Tuesday, May 20, 2014

We live, we make mistakes, we cry, we drink beer, we move on

We live… Well it’s been year since my last birthday…. Oh you heard that one have you? The last year of my life has been one for the books. And at the close of my 41st year of life I reflect on the things I have learned. The first thing I have learned about myself is that I am not as strong as I like to pretend that I am. Sarcasm is a reaction; it isn’t a shield or a thicker skin to keep me safe from bad things. I am in no way giving up sarcasm it can be very useful in so many ways just not truly guarding against the pain reality sometimes dishes out. And please do not think I am a total wimp I am still one tough gal but even tough gals need to call uncle every once and a while. We make mistakes… I fully admit taking the first job that was offered to me after I left my last job was not the smartest thing I have ever done. I may have missed an opportunity I had waited for for a very long time because of it but I can’t turn back time. (Yes you will now have the Cher song stuck in your head forever) I can only learn from this. Paranoia should not be why decisions are made.

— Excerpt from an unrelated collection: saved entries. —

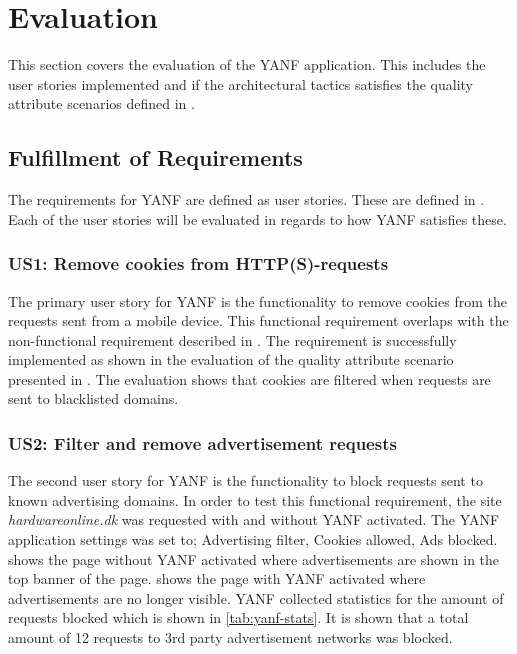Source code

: \documentclass[main.tex]{subfiles}
\begin{document}
\section{Evaluation}
\label{sec:evaluation}
This section covers the evaluation of the YANF application. This includes the user stories implemented and if the architectural tactics satisfies the quality attribute scenarios defined in .

\subsection{Fulfillment of Requirements}
The requirements for YANF are defined as user stories. These are defined in . Each of the user stories will be evaluated in regards to how YANF satisfies these.

\subsubsection{US1: Remove cookies from HTTP(S)-requests}
The primary user story for YANF is the functionality to remove cookies from the requests sent from a mobile device. This functional requirement overlaps with the non-functional requirement described in . The requirement is successfully implemented as shown in the evaluation of the quality attribute scenario presented in . The evaluation shows that cookies are filtered when requests are sent to blacklisted domains. \\

\subsubsection{US2: Filter and remove advertisement requests}
The second user story for YANF is the functionality to block requests sent to known advertising domains. In order to test this functional requirement, the site \textit{hardwareonline.dk} was requested with and without YANF activated. The YANF application settings was set to; Advertising filter, Cookies allowed, Ads blocked.  shows the page without YANF activated where advertisements are shown in the top banner of the page.  shows the page with YANF activated where advertisements are no longer visible. YANF collected statistics for the amount of requests blocked which is shown in \autoref{tab:yanf-stats}. It is shown that a total amount of 12 requests to 3rd party advertisement networks was blocked.
\end{document}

Something like this should have been given more than a few hours of thought and filling ones head with self-doubt. And if I hadn’t taken this job I may have never driven a fork lift or been trained on the Blood borne Pathogen Bodily Fluid Spill Kit. We cry….. It is okay to cry when bad things happen and you are scared. Sometimes the only way people know you are hurting is to see you cry. I swallowed a great amount of grief this past year and it tends to change you. Sometimes crying is cleansing it washes the bad out and leaves you with only good thoughts you want to have. We drink beer… I do like beer. I also like that there is a community of great ladies that I get to drink beer with and meet new great ladies and go to great new places. Thanks Indiana Girls Pint Out. We move on….. My 42nd year will be one of many changes. I will find a job that suits me better, I will get my health in order, I will cherish my family and friends. I will cry when I need to and probably drink a lot of beer. But mostly I will live.